Балин думал долго. Нельзя было позволять Бофуру и дальше прятаться за спиной Двалина и в его комнатах. Он должен был поверить в себя, поверить в то, что в Эред Луине он в безопасности. И он должен был начать общаться с другими. Но Двалин должен был остаться для него единственным в определенном плане… в нем нет любви к Двалину, но в нем чувствуется некая благодарность и зависимость от него. И это чувство стоило того, чтобы его подогревать и взращивать, дабы однажды оно сравнялось по силе с любовью Двалина.
Балин хотел добра им обоим. И у него был план.

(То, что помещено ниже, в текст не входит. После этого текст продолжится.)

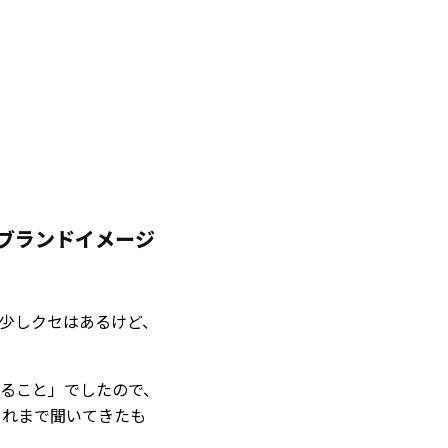
とのブランドイメージ
ルに少しクセはあるけど、
ること」でしたので、
これまで聞いてきたも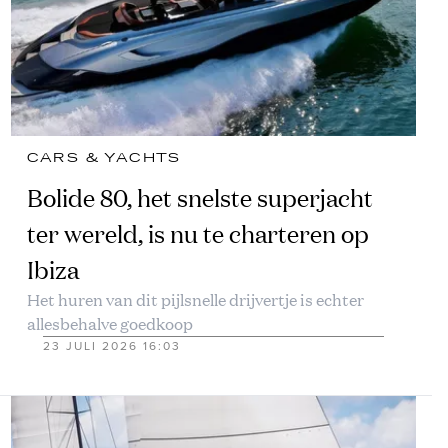
CARS & YACHTS
Bolide 80, het snelste superjacht
ter wereld, is nu te charteren op
Ibiza
Het huren van dit pijlsnelle drijvertje is echter
allesbehalve goedkoop
23 JULI 2026 16:03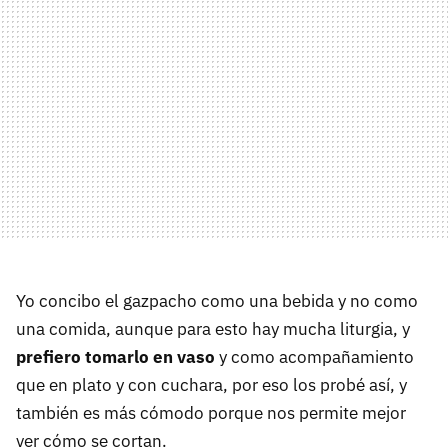
Yo concibo el gazpacho como una bebida y no como
una comida, aunque para esto hay mucha liturgia, y
prefiero tomarlo en vaso
y como acompañamiento
que en plato y con cuchara, por eso los probé así, y
también es más cómodo porque nos permite mejor
ver cómo se cortan.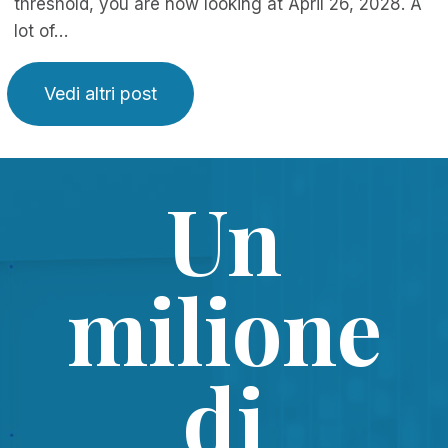
threshold, you are now looking at April 26, 2028. A
lot of…
Vedi altri post
Un
milione
di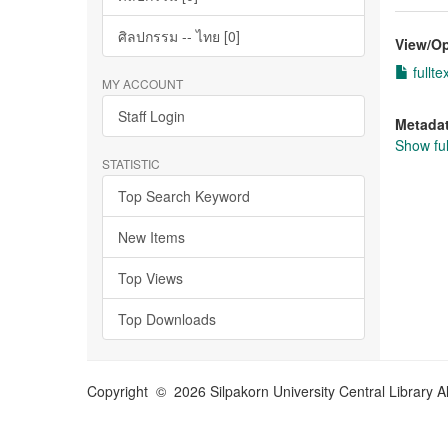
ศิลปกรรม -- ไทย [0]
View/
O
fullte
MY ACCOUNT
Staff Login
Metada
Show ful
STATISTIC
Top Search Keyword
New Items
Top Views
Top Downloads
Copyright © 2026 Silpakorn University Central Library A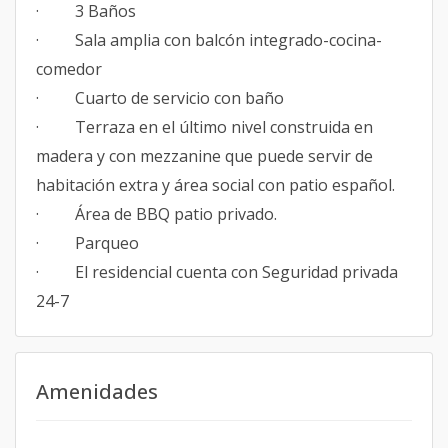
· 3 Baños
· Sala amplia con balcón integrado-cocina-
comedor
· Cuarto de servicio con baño
· Terraza en el último nivel construida en
madera y con mezzanine que puede servir de
habitación extra y área social con patio español.
· Área de BBQ patio privado.
· Parqueo
· El residencial cuenta con Seguridad privada
24-7
Amenidades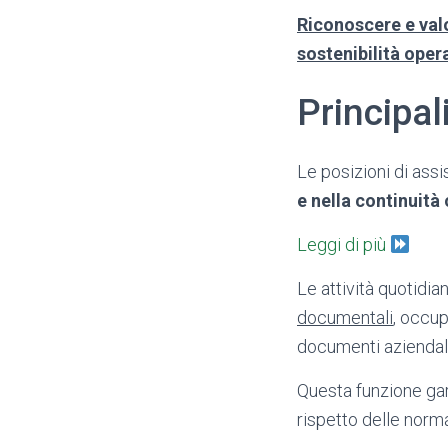
Riconoscere e valo
sostenibilità oper
Principal
Le posizioni di ass
e nella continuità 
Leggi di più
Le attività quotidi
documentali
, occup
documenti aziendali
Questa funzione garan
rispetto delle norma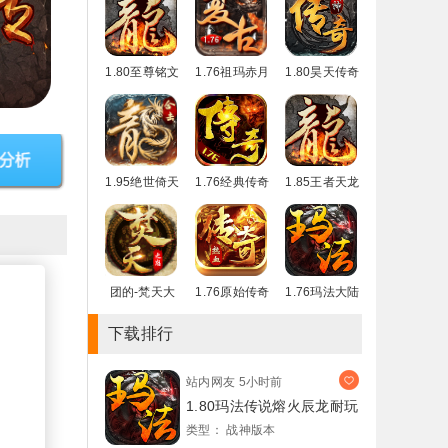
1.80至尊铭文
1.76祖玛赤月
1.80昊天传奇
复古带站街假
经典复古升级
大圣天使微变
1.95绝世倚天
1.76经典传奇
1.85王者天龙
荣耀合击微变
强化月卡手游
复古带彻地钉
团的-梵天大
1.76原始传奇
1.76玛法大陆
陆单职业20
烈战赤月金币
小极品复古月
季
下载排行
站内网友
5小时前
1.80玛法传说熔火辰龙耐玩
类型：
战神版本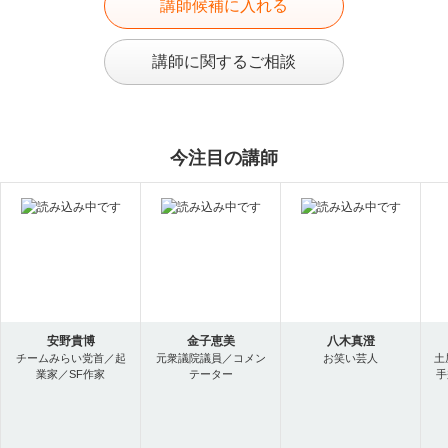
講師候補に入れる
講師に関するご相談
今注目の講師
安野貴博
金子恵美
八木真澄
チームみらい党首／起
元衆議院議員／コメン
お笑い芸人
土
業家／SF作家
テーター
手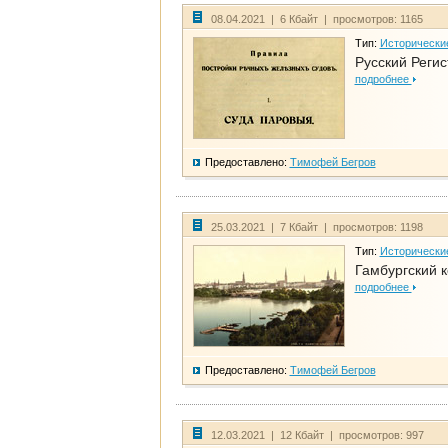
08.04.2021 | 6 Кбайт | просмотров: 1165
Тип:
Исторически
Русский Регис
подробнее
Предоставлено:
Тимофей Бегров
25.03.2021 | 7 Кбайт | просмотров: 1198
Тип:
Исторически
Гамбургский к
подробнее
Предоставлено:
Тимофей Бегров
12.03.2021 | 12 Кбайт | просмотров: 997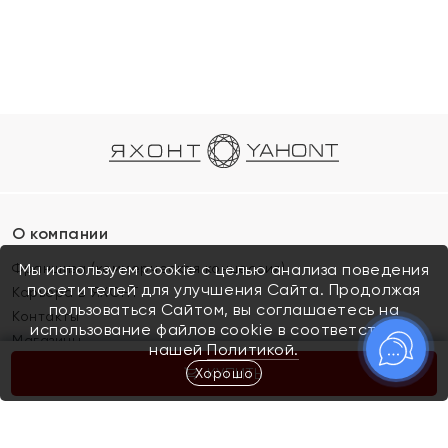
О компании
Франшиза (коммерческая концессия)
Мы используем cookie с целью анализа поведения
посетителей для улучшения Сайта. Продолжая
Карьера в ЯХОНТ
пользоваться Сайтом, вы соглашаетесь на
Контакты
использование файлов cookie в соответствии с
Магазины
нашей
Политикой.
Хорошо
КУПИТЬ
Покупателям
Как определить размер украшения
Киров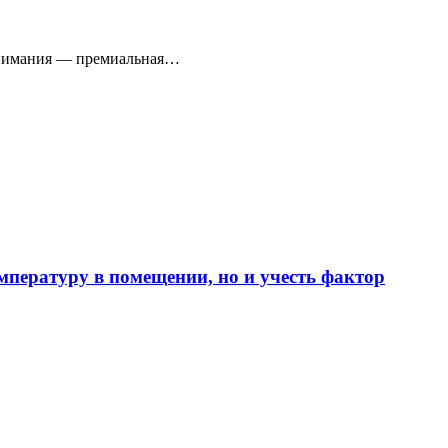
е внимания — премиальная…
мпературу в помещении, но и учесть фактор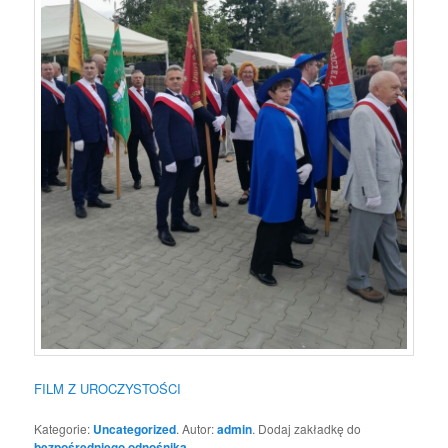
FILM Z UROCZYSTOŚCI
Kategorie:
Uncategorized
. Autor:
admin
. Dodaj zakładkę do
bezpośredniego odnośnika
.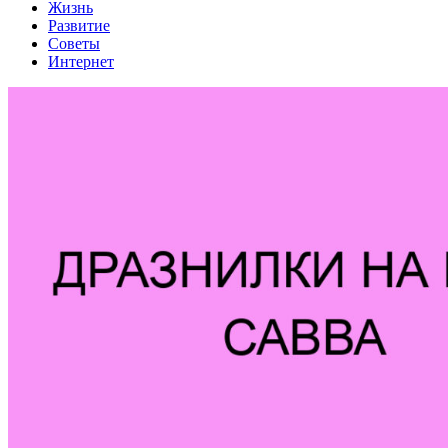
Жизнь
Развитие
Советы
Интернет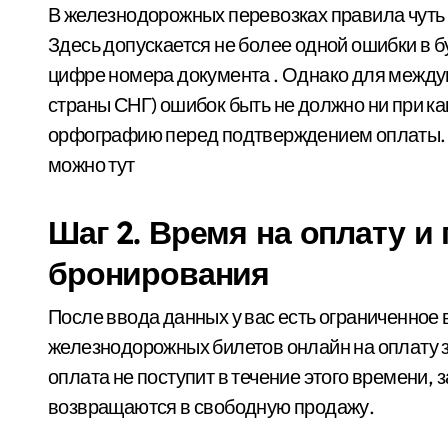
В железнодорожных перевозках правила чуть 
Здесь допускается не более одной ошибки в 
цифре номера документа . Однако для между
страны СНГ) ошибок быть не должно ни при ка
орфографию перед подтверждением оплаты
можно тут
Шаг 2. Время на оплату и
бронирования
После ввода данных у вас есть ограниченное 
железнодорожных билетов онлайн на оплату за
оплата не поступит в течение этого времени, 
возвращаются в свободную продажу.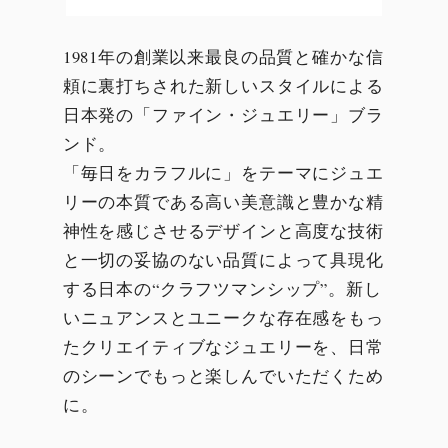
1981年の創業以来最良の品質と確かな信
頼に裏打ちされた新しいスタイルによる
日本発の「ファイン・ジュエリー」ブラ
ンド。
「毎日をカラフルに」をテーマにジュエ
リーの本質である高い美意識と豊かな精
神性を感じさせるデザインと高度な技術
と一切の妥協のない品質によって具現化
する日本の“クラフツマンシップ”。新し
いニュアンスとユニークな存在感をもっ
たクリエイティブなジュエリーを、日常
のシーンでもっと楽しんでいただくため
に。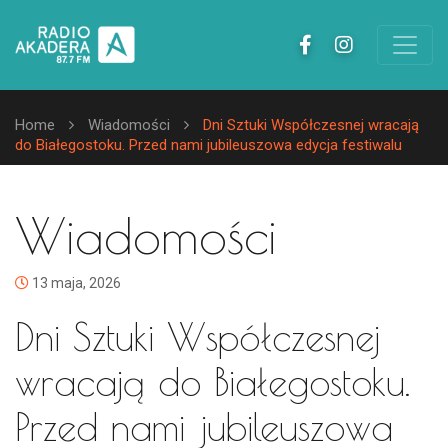
Home
Wiadomości
Dni Sztuki Współczesnej wracają
do Białegostoku. Przed nami jubileuszowa edycja festiwalu
Wiadomości
13 maja, 2026
Dni Sztuki Współczesnej
wracają do Białegostoku.
Przed nami jubileuszowa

Он попросил разрешения у Двалина, дарить Бофуру “подарки” от его имени. Подарки “Двалина” должны были породить в Бофуре увереность, что он нравится брату не только телом, что ему важно, что он чувствует. И Балин про себя радовался, когда замечал, что расчет оправдывается. Взгляды Бофура изподтишка на младшего брата, были все больше полны благодарности.
И радуясь этому, Балин приступил ко второй части своего плана. Это было труднее и легче одновременно, найти способ заставить Бофура общаться с другими, сохраняя привязанность и зависимость к Двалину. Помог случай.
Бофур, как и большинство простых гномов из низов, не умел читать и испытывал некое благоговение перед рунами кхуздула. И те, кто умел писать, в глазах простых гномов был посвящен в некое таинство и даже колдовство, ибо могли прочесть тайны, запечатанные на пергаменте книг. И заметив однажды, с каким благоговением Бофур, замерев, следит за пишущим под диктовку Балина Ори, старый гном нашел решение задачи…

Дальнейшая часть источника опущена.